To test the limits of Clever Tax Lawyer Tricks™ here's what I do. I create simplified financial projections.
  1. Pick a time horizon (let's say five years) and pretend the company operates according to plan for those five years, then is sold.
  2. Do tax projections for a U.S. corporation (with and without dividend payments), a tax-haven corporation (again, with and without dividend payments), possibly a foreign corporation in a country that has a tax treaty with the USA, and a partnership.
What do the numbers look like? Math is good.That's the start of the analysis. Often this is the knockout punch that tells us the answer. In other situations, we move to the next step in designing the corporate structure. (Hint: future growth of the business is likely to be outside the USA).
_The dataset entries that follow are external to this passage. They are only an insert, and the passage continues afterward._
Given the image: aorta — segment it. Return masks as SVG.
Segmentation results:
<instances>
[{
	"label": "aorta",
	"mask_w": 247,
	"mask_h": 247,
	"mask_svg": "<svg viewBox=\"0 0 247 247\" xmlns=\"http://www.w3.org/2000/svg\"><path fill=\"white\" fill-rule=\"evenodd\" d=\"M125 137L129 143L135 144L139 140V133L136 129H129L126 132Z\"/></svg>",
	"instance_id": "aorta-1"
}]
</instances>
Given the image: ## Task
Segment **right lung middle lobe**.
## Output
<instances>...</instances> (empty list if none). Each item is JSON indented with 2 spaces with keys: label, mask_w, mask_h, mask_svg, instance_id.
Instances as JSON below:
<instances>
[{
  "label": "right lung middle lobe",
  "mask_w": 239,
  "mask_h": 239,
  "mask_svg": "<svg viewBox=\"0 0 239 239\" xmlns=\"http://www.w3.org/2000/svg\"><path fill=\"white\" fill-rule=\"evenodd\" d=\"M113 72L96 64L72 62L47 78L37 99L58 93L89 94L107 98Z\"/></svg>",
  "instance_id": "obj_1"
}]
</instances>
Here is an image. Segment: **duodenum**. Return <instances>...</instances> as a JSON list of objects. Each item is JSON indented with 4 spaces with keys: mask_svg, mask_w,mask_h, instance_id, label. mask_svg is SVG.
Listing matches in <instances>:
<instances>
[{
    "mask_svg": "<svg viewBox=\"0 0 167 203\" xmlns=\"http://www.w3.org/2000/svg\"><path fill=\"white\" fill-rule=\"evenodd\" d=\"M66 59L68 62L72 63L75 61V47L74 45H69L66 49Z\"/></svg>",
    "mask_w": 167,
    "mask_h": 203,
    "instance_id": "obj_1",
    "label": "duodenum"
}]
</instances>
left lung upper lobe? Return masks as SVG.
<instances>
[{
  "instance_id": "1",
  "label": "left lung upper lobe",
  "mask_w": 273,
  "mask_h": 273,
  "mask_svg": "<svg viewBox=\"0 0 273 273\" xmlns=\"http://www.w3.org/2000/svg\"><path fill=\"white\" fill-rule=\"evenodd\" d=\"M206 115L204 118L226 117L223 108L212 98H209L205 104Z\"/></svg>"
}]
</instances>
Disclaimer (aka What You Do)

Insert a standard customized disclaimer here. Complex. Weird. Conflicting rules. (Rufus Rhoades was in my office today telling me about a new Temporary Regulation that is one sentence long and completely unintelligible. Haha. That's tax law for you.) Hire someone to give you good advice but FFS K.I.S.S. Pls.See you in a couple of weeks. Meanwhile, I'm going back to the spreadsheets. The more I am doing them, the more I am dissuaded from using an IP-Box or any one of a host of ideas for a start-up. Simple and pass-through is the likely answer in this case, completely contrary to the early discussions and ideas we were throwing around at the start of the brainstorming. “Shiny!” “Clever!” Nope, just nope.

  1. A dividend from a foreign corporation in a zero-tax country will not usually be taxed as qualified dividend income (at the capital gain tax rate). One of the requirements for being taxed that way is that there is a treaty between the USA and that country. The USA doesn't do tax treaties with tax havens.